TASK OBJECTIVE => Exact copy, no pictures: output all the records that follow.

SUPPLIED DATA =>
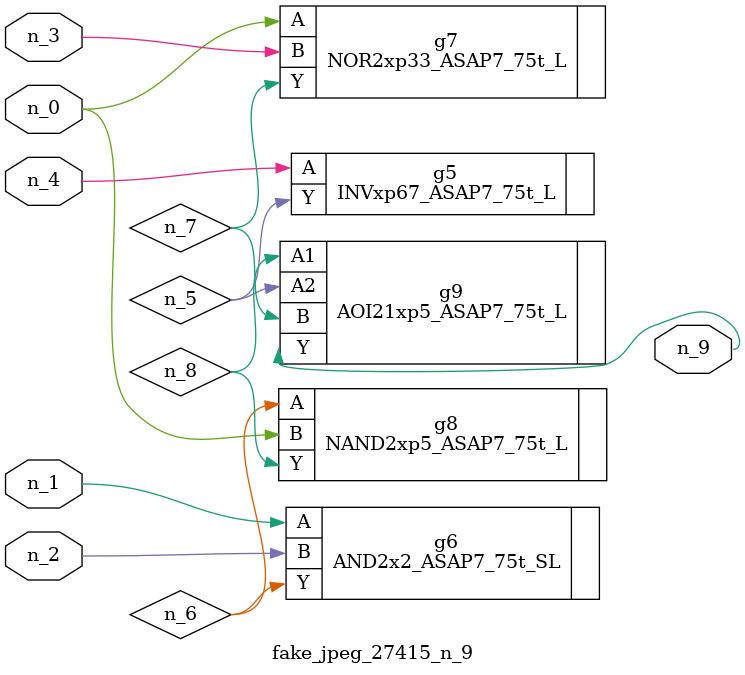
<source format=v>
module fake_jpeg_27415_n_9 (n_3, n_2, n_1, n_0, n_4, n_9);

input n_3;
input n_2;
input n_1;
input n_0;
input n_4;

output n_9;

wire n_8;
wire n_6;
wire n_5;
wire n_7;

INVxp67_ASAP7_75t_L g5 ( 
.A(n_4),
.Y(n_5)
);

AND2x2_ASAP7_75t_SL g6 ( 
.A(n_1),
.B(n_2),
.Y(n_6)
);

NOR2xp33_ASAP7_75t_L g7 ( 
.A(n_0),
.B(n_3),
.Y(n_7)
);

NAND2xp5_ASAP7_75t_L g8 ( 
.A(n_6),
.B(n_0),
.Y(n_8)
);

AOI21xp5_ASAP7_75t_L g9 ( 
.A1(n_8),
.A2(n_5),
.B(n_7),
.Y(n_9)
);


endmodule
</source>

EXERCISE ANSWER =>
<source format=v>
module fake_jpeg_27415_n_9 (n_3, n_2, n_1, n_0, n_4, n_9);

input n_3;
input n_2;
input n_1;
input n_0;
input n_4;

output n_9;

wire n_8;
wire n_6;
wire n_5;
wire n_7;

INVxp67_ASAP7_75t_L g5 ( 
.A(n_4),
.Y(n_5)
);

AND2x2_ASAP7_75t_SL g6 ( 
.A(n_1),
.B(n_2),
.Y(n_6)
);

NOR2xp33_ASAP7_75t_L g7 ( 
.A(n_0),
.B(n_3),
.Y(n_7)
);

NAND2xp5_ASAP7_75t_L g8 ( 
.A(n_6),
.B(n_0),
.Y(n_8)
);

AOI21xp5_ASAP7_75t_L g9 ( 
.A1(n_8),
.A2(n_5),
.B(n_7),
.Y(n_9)
);


endmodule
</source>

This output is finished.